What to work on: From the listing below, pull out all lines with "Mamluk" in them.

Stored data:
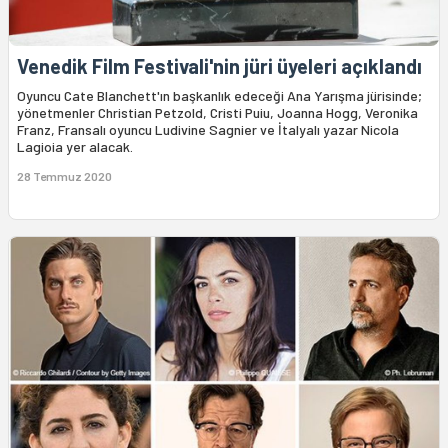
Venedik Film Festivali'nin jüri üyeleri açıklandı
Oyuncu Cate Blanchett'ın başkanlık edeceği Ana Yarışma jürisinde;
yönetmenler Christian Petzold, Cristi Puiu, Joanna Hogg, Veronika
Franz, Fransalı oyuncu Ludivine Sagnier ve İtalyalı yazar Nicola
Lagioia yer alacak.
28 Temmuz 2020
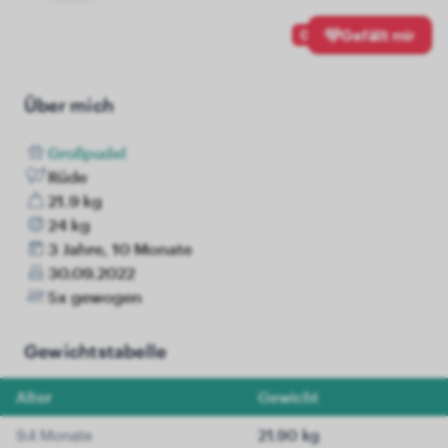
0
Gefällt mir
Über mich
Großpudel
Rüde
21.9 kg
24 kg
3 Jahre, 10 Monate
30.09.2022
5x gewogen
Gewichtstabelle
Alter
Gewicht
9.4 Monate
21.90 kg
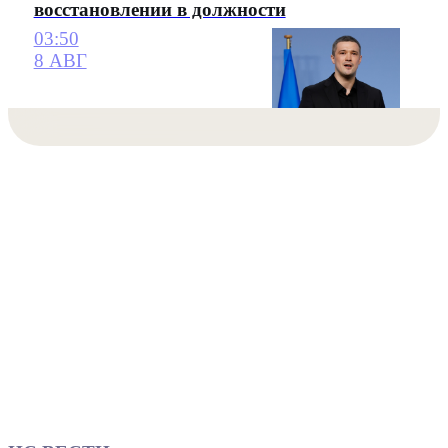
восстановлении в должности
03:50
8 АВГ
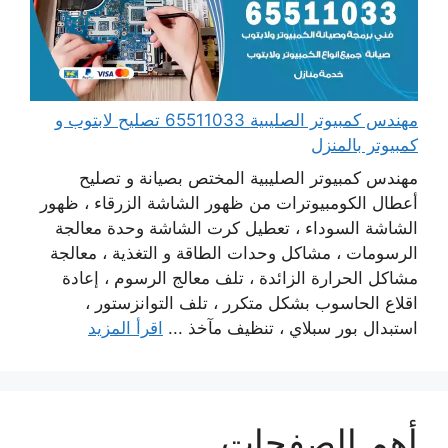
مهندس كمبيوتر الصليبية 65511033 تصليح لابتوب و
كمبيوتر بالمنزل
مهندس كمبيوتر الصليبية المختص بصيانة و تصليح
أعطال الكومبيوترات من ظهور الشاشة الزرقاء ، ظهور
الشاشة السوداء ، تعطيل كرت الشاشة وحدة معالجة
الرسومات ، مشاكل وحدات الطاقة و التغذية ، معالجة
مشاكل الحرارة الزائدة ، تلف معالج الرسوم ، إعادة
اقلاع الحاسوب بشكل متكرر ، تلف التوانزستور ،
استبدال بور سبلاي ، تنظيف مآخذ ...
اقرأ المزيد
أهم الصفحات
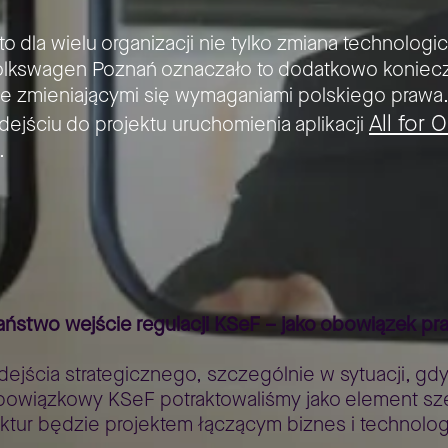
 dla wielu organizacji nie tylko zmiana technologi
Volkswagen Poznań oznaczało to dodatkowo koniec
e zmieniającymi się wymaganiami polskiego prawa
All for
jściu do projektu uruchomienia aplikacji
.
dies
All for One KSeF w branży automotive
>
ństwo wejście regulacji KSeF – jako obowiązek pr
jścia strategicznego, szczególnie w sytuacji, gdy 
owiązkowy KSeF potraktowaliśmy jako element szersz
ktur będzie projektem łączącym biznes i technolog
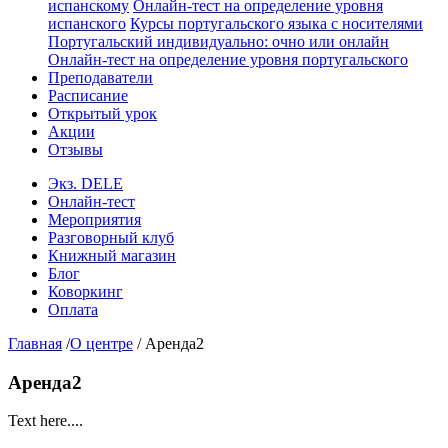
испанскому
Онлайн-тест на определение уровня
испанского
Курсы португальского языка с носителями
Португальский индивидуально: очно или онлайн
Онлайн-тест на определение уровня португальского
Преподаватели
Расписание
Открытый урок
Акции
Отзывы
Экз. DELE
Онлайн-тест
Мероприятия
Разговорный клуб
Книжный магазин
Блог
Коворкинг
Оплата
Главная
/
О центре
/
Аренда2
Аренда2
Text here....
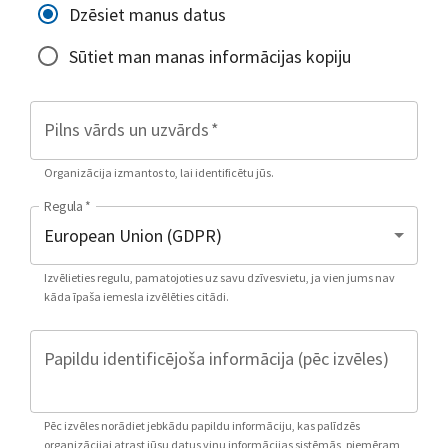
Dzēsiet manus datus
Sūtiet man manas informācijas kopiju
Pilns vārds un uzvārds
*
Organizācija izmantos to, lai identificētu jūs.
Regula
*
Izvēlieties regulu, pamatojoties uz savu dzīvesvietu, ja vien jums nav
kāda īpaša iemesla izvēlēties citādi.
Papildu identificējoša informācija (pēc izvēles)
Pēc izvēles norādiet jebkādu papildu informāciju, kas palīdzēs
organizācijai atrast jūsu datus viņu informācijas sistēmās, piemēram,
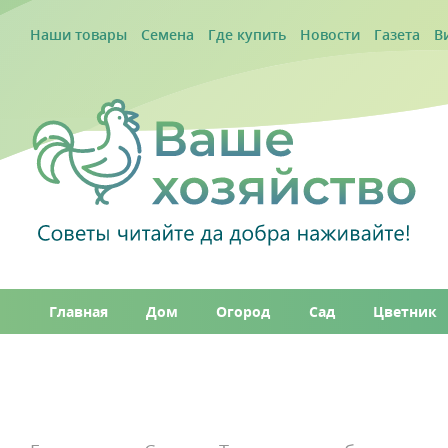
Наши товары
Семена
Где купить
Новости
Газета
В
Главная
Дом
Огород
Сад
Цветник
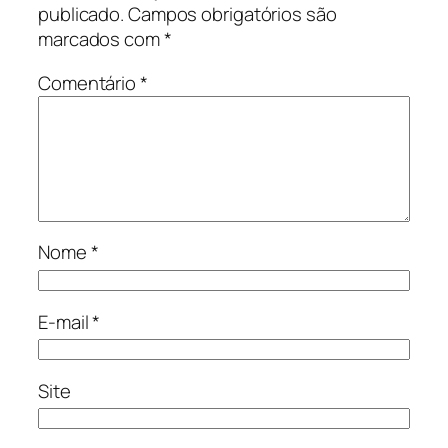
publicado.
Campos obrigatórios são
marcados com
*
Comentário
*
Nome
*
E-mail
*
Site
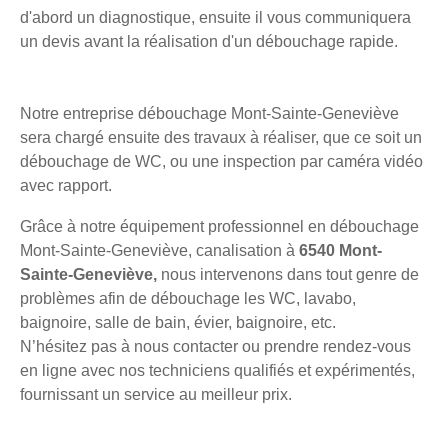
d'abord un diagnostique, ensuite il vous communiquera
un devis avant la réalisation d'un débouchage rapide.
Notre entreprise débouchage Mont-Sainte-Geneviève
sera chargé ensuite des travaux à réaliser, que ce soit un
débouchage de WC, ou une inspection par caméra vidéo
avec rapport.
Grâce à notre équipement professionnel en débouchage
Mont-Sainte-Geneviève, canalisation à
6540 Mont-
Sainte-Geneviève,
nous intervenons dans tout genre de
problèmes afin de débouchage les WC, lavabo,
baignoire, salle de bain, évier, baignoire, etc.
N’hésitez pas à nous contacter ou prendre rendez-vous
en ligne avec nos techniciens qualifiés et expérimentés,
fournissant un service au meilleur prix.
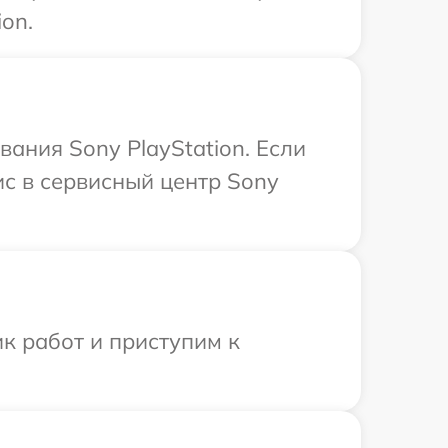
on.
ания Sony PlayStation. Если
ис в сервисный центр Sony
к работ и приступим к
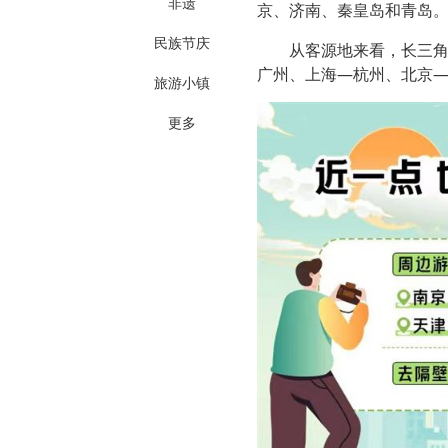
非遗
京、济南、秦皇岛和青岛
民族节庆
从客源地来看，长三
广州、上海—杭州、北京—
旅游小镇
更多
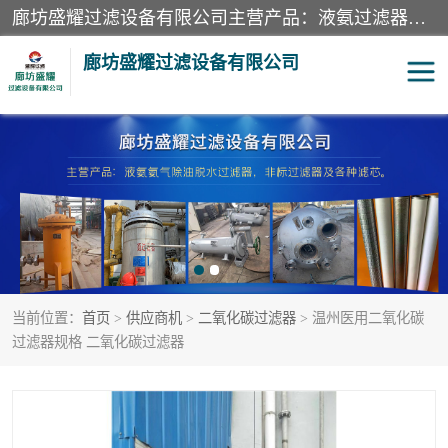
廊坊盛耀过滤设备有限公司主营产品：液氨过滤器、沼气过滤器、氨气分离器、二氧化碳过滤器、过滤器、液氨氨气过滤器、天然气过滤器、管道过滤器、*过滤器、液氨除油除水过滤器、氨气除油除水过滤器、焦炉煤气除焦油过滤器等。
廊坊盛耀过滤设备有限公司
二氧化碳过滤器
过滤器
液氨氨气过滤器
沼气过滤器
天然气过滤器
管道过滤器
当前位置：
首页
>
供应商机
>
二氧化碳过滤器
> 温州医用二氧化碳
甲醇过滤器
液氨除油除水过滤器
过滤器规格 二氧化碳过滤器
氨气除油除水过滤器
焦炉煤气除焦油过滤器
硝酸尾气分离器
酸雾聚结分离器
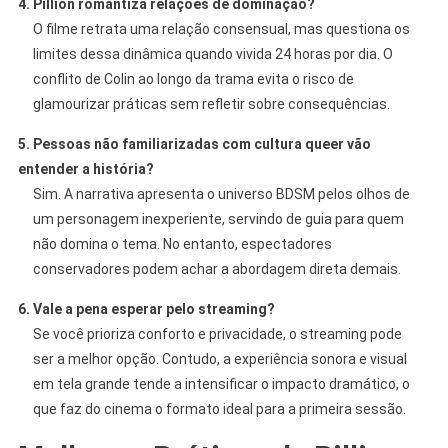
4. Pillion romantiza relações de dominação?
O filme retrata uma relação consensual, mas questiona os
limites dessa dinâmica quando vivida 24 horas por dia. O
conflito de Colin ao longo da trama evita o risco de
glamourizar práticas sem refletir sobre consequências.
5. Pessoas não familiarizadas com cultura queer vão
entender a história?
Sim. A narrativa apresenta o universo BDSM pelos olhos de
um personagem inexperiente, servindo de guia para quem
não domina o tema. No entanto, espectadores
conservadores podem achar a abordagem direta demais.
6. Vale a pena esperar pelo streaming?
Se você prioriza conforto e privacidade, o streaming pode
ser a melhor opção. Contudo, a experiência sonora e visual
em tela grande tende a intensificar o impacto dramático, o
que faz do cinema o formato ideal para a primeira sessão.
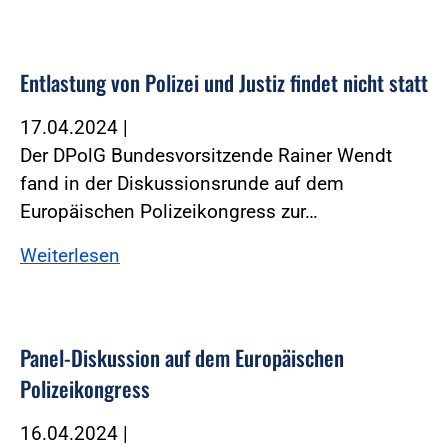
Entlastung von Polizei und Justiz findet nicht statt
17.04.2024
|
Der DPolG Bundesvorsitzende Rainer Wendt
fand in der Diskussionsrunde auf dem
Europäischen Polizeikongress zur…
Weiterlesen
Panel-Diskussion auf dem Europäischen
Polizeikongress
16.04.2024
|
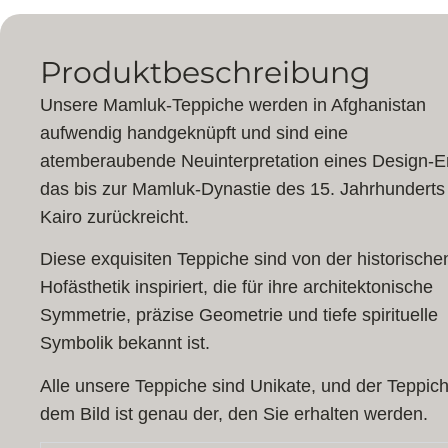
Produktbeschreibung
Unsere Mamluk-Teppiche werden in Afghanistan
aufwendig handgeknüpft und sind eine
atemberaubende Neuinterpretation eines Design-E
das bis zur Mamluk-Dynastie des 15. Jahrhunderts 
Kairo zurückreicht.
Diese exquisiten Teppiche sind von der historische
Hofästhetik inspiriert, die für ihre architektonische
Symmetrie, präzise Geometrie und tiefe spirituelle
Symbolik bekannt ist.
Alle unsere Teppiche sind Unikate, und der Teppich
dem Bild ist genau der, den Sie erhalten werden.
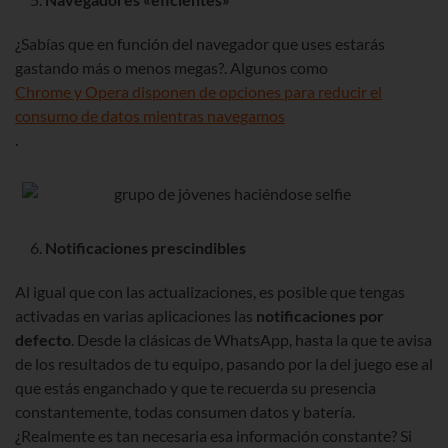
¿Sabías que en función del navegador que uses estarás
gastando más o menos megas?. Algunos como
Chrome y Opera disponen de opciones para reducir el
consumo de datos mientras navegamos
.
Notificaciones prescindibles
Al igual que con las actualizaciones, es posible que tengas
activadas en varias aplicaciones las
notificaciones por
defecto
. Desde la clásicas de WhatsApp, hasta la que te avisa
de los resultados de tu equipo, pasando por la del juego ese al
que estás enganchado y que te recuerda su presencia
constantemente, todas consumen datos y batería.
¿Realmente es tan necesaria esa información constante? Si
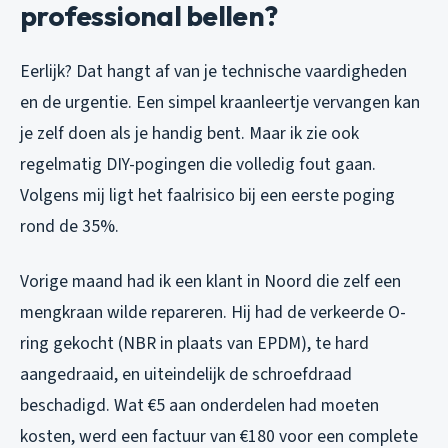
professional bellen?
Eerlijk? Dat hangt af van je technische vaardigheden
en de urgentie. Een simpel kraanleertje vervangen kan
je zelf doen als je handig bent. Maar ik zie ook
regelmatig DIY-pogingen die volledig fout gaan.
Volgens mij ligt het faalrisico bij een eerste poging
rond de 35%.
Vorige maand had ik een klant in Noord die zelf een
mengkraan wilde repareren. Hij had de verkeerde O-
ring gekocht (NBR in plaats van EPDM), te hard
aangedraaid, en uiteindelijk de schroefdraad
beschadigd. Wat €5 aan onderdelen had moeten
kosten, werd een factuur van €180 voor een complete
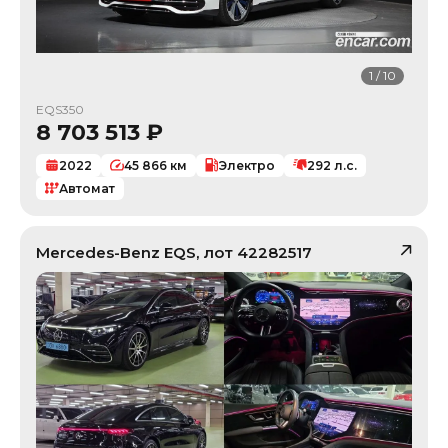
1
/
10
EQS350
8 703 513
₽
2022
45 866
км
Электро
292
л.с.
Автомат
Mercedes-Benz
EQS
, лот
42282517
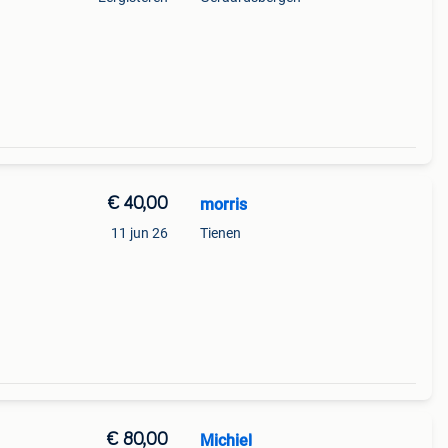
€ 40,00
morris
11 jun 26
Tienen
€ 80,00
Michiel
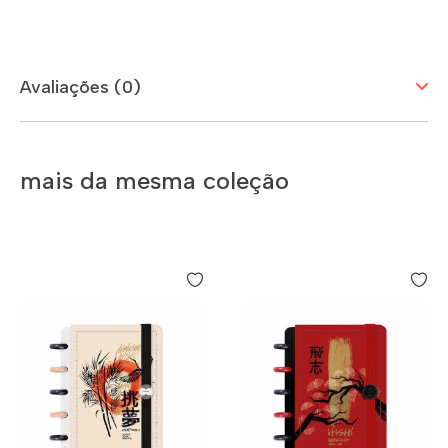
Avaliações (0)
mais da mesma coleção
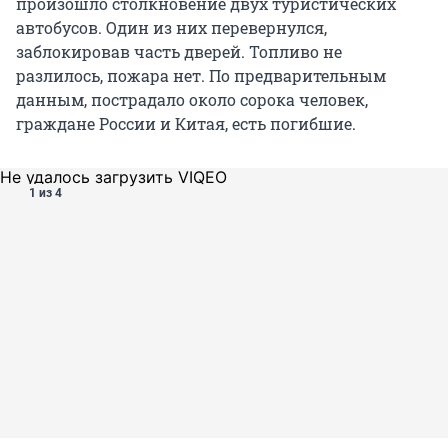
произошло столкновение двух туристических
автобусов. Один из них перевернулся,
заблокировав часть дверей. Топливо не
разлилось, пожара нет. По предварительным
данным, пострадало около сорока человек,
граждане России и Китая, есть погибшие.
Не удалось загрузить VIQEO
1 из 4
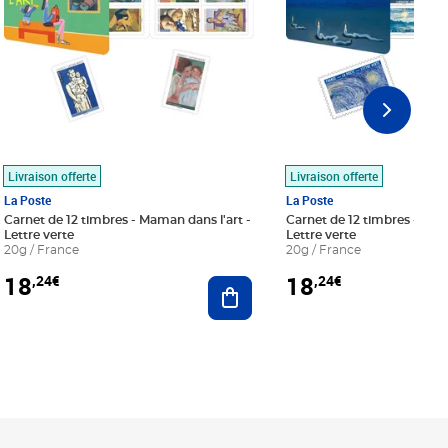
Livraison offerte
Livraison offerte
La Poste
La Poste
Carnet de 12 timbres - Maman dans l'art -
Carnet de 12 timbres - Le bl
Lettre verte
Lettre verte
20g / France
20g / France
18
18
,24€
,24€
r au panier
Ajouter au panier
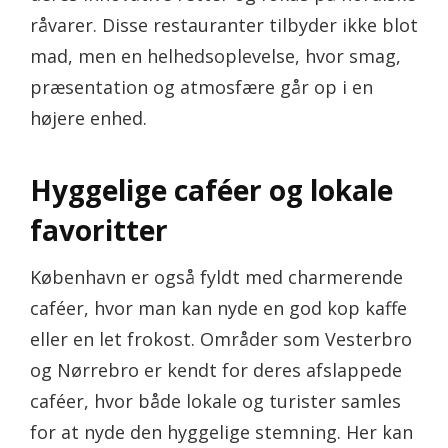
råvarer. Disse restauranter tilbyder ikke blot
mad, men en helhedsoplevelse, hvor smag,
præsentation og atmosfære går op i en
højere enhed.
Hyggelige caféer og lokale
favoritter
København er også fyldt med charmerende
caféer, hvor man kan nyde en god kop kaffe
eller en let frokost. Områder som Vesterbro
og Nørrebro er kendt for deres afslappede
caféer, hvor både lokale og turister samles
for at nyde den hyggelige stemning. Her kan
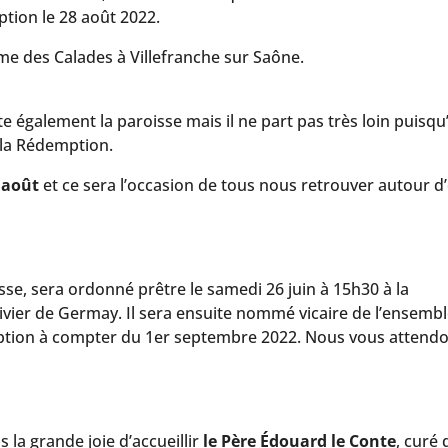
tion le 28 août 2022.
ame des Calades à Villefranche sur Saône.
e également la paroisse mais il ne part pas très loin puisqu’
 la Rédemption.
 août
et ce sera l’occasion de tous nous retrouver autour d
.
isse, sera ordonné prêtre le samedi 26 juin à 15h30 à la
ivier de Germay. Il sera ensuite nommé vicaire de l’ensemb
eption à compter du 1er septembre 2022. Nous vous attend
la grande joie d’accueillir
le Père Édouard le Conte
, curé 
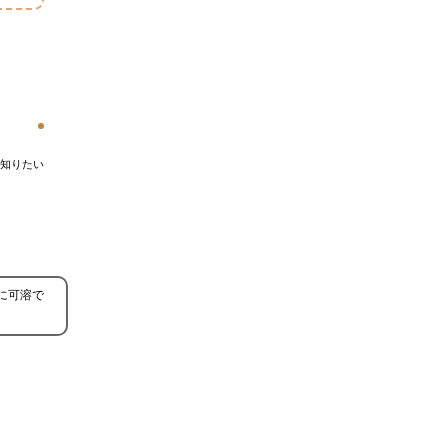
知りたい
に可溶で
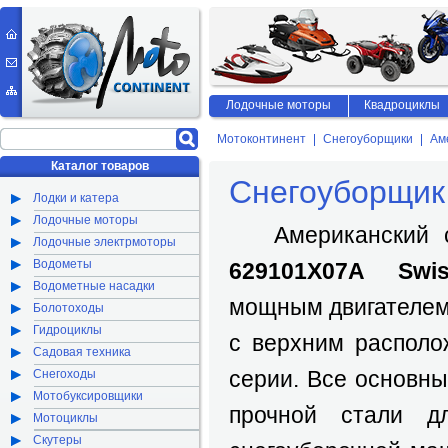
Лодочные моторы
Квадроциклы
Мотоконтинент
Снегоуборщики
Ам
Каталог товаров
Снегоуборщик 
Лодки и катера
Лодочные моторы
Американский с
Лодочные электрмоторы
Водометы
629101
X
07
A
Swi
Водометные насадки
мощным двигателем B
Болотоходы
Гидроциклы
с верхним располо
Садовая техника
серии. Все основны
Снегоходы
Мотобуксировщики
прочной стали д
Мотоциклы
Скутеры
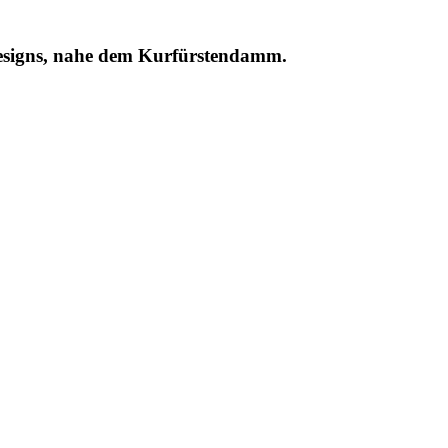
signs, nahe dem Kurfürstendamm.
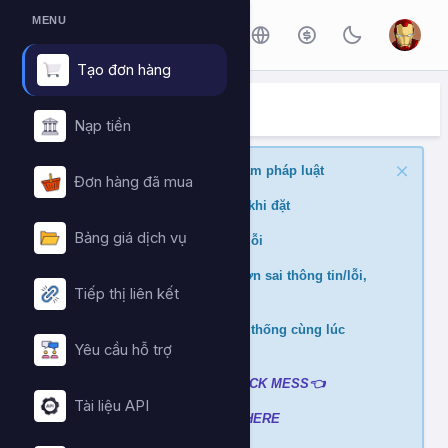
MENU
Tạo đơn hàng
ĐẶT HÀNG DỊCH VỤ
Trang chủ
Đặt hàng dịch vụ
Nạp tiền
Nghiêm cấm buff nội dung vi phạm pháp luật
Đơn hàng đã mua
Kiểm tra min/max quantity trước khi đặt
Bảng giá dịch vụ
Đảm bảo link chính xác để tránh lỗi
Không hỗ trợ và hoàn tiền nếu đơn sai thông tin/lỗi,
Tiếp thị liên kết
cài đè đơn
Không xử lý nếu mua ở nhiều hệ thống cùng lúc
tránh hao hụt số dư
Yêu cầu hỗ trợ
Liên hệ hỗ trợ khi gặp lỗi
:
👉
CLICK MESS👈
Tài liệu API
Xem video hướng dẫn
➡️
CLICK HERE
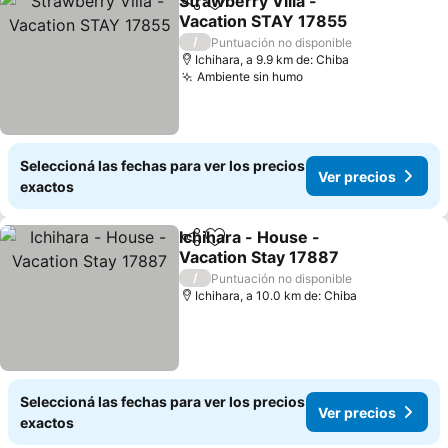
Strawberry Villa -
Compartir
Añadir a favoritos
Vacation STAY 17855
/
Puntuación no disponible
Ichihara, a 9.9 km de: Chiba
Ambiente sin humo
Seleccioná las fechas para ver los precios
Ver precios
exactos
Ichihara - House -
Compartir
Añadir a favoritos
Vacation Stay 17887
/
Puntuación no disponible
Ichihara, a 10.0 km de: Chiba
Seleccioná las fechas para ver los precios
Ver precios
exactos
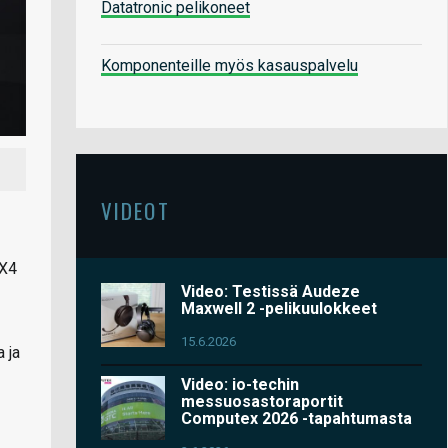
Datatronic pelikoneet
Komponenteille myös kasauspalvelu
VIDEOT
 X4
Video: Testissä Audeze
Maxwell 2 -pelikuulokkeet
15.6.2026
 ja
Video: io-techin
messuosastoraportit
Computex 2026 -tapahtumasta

Your response:
Unsere Mamluk-Teppiche werden in Afghanistan
das bis zur Mamluk-Dynastie des 15. Jahrhunderts 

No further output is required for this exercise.